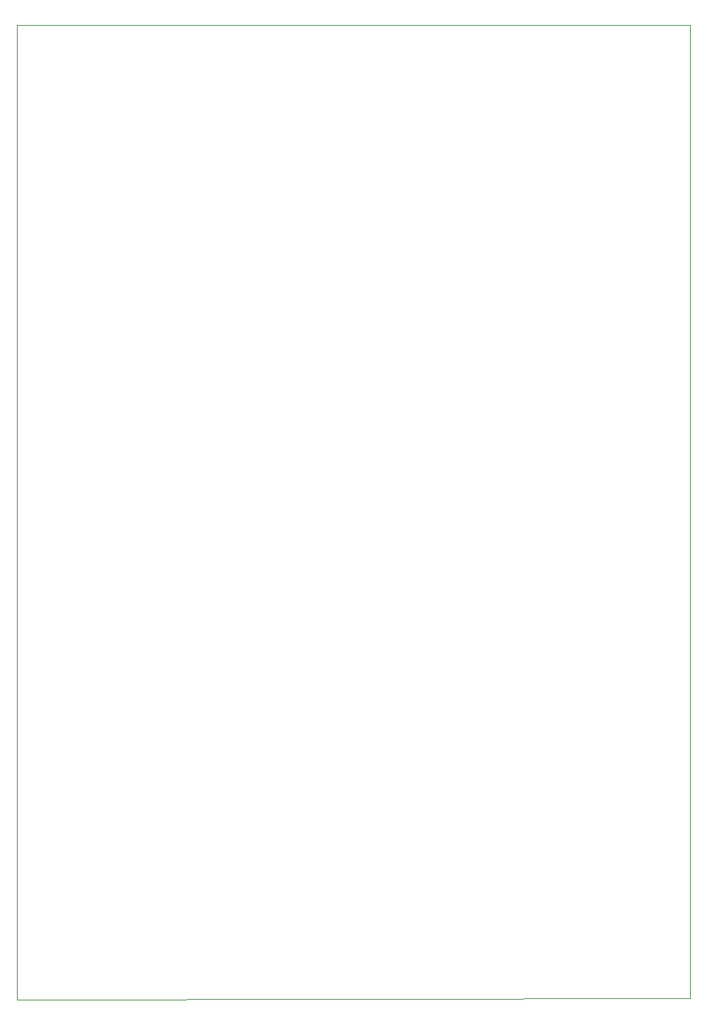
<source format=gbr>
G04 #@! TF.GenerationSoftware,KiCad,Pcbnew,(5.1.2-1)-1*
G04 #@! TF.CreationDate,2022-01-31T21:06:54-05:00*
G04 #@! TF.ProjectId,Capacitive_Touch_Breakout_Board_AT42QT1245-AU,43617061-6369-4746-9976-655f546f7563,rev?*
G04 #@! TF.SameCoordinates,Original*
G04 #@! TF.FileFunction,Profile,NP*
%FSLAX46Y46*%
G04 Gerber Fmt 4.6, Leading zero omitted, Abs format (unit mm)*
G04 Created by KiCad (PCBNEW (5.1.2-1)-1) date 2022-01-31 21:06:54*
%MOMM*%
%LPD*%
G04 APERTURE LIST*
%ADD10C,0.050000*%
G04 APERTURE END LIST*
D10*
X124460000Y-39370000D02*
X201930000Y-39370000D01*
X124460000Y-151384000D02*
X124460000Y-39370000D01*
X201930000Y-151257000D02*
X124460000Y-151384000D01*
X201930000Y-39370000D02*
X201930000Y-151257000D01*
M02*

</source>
== == ==
#### [JOB]
Going down the listing above, begin printing at the line with "G04 #@! TF.FileFunction,Profile,NP*" and finish with the line with "X201930000Y-39370000D01*", exactly as they appear.

#### [THE ANSWER]
G04 #@! TF.FileFunction,Profile,NP*
%FSLAX46Y46*%
G04 Gerber Fmt 4.6, Leading zero omitted, Abs format (unit mm)*
G04 Created by KiCad (PCBNEW (5.1.2-1)-1) date 2022-01-31 21:06:54*
%MOMM*%
%LPD*%
G04 APERTURE LIST*
%ADD10C,0.050000*%
G04 APERTURE END LIST*
D10*
X124460000Y-39370000D02*
X201930000Y-39370000D01*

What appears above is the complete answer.